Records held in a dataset
· · · · · · ·
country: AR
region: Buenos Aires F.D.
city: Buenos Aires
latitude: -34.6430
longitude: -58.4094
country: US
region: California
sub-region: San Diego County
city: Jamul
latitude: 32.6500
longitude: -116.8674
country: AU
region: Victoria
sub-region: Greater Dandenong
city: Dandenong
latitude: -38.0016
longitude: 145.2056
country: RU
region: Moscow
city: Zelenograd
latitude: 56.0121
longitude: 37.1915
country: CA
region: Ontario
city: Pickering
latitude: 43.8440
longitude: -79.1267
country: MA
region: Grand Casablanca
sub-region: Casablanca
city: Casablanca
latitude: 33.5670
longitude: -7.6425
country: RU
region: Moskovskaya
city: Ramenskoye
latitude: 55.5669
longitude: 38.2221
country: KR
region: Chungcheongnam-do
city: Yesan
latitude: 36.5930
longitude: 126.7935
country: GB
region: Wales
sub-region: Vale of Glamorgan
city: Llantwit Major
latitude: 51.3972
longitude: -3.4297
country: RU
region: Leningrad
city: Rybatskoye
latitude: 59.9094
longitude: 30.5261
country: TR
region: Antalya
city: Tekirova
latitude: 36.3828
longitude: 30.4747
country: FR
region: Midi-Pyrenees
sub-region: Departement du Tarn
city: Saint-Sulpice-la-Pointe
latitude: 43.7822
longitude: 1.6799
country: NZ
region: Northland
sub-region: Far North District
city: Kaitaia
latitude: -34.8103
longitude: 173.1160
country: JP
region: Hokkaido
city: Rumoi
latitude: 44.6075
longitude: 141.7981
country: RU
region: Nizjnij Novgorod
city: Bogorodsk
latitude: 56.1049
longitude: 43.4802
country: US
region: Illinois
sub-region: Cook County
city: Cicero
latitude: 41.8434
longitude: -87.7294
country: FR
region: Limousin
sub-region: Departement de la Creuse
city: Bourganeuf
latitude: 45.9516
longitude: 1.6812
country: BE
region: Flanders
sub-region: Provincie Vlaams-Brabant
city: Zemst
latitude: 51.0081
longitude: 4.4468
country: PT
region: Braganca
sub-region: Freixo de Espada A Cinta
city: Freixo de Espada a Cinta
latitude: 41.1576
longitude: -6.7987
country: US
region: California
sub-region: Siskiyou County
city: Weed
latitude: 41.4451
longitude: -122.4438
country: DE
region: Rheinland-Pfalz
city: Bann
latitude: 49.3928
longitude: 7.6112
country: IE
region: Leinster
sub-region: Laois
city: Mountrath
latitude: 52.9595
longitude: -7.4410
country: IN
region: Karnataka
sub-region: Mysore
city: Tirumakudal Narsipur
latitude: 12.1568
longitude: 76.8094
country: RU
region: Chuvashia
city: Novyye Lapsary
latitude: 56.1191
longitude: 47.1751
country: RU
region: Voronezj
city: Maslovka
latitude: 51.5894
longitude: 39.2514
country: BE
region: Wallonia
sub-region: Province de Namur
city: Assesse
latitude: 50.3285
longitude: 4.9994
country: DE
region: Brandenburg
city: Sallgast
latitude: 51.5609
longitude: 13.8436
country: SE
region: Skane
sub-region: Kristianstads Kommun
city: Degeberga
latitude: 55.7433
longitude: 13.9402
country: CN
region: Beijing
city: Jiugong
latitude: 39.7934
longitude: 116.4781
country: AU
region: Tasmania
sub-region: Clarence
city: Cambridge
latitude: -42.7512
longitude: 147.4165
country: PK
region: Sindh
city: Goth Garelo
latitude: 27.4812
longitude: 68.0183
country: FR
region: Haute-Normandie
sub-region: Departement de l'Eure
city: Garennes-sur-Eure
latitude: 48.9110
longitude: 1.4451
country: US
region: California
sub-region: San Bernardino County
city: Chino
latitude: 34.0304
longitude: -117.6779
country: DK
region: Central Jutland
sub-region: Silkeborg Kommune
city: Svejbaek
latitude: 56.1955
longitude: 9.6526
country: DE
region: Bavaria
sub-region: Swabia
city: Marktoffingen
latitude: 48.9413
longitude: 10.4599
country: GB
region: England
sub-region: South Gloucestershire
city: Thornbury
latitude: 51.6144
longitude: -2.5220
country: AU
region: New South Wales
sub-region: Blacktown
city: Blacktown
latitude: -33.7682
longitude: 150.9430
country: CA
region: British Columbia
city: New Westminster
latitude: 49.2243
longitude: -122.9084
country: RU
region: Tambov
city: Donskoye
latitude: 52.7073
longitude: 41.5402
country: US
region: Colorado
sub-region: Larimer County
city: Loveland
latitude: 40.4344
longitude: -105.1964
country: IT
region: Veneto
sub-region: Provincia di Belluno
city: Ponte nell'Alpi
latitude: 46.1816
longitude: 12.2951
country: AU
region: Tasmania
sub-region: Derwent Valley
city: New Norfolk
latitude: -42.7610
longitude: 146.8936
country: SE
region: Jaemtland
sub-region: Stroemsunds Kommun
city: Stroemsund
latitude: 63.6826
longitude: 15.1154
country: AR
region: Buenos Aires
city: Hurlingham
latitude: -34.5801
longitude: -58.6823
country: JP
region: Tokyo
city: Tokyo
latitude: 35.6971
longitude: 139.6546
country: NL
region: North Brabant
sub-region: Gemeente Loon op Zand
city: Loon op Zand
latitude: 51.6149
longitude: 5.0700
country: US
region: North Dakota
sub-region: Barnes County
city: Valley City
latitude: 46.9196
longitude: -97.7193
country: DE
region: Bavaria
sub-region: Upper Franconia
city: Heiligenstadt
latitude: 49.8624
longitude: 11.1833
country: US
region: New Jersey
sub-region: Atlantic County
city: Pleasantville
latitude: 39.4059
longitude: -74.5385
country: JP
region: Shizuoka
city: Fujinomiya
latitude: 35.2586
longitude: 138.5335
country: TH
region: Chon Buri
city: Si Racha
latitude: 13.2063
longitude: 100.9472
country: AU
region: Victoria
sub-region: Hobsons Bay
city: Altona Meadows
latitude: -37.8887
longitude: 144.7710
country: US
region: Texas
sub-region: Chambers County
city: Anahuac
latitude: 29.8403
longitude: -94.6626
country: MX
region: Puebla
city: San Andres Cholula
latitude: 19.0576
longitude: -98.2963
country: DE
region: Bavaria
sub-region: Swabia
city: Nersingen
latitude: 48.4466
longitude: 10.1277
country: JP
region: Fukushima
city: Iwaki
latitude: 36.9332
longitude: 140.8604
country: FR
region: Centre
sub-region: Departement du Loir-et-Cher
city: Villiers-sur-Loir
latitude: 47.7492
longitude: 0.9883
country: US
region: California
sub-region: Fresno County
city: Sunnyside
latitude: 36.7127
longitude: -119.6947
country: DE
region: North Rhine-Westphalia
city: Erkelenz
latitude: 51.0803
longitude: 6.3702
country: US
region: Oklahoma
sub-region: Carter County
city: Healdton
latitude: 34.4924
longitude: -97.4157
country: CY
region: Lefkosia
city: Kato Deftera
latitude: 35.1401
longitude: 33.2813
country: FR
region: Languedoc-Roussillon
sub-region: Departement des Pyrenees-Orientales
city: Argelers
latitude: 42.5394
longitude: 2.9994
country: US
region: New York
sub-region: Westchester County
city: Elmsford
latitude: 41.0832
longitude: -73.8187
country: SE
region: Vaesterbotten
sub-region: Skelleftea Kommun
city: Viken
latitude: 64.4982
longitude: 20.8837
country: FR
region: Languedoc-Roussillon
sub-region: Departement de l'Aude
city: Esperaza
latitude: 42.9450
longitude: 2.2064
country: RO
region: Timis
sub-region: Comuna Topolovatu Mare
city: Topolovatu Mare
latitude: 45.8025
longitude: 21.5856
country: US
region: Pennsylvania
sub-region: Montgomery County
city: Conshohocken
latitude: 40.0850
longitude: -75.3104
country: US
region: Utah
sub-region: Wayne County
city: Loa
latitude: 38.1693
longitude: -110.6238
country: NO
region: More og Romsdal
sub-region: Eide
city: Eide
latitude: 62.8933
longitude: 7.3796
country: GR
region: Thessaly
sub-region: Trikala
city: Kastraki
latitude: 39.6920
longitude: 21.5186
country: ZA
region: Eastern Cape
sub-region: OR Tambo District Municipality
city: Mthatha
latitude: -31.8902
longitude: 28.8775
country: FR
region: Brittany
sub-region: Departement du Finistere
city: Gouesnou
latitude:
· · · · · · ·
Rewrite the part of the items that opens with the line containing "city: Garennes-sur-Eure" and closes with the line containing "city: Thornbury" as a Markdown table with the columns Row and Line, leaving out any blank lines.

OUTPUT FOR THIS EXERCISE
| Row | Line |
|---|---|
| 1 | city: Garennes-sur-Eure |
| 2 | latitude: 48.9110 |
| 3 | longitude: 1.4451 |
| 4 | country: US |
| 5 | region: California |
| 6 | sub-region: San Bernardino County |
| 7 | city: Chino |
| 8 | latitude: 34.0304 |
| 9 | longitude: -117.6779 |
| 10 | country: DK |
| 11 | region: Central Jutland |
| 12 | sub-region: Silkeborg Kommune |
| 13 | city: Svejbaek |
| 14 | latitude: 56.1955 |
| 15 | longitude: 9.6526 |
| 16 | country: DE |
| 17 | region: Bavaria |
| 18 | sub-region: Swabia |
| 19 | city: Marktoffingen |
| 20 | latitude: 48.9413 |
| 21 | longitude: 10.4599 |
| 22 | country: GB |
| 23 | region: England |
| 24 | sub-region: South Gloucestershire |
| 25 | city: Thornbury |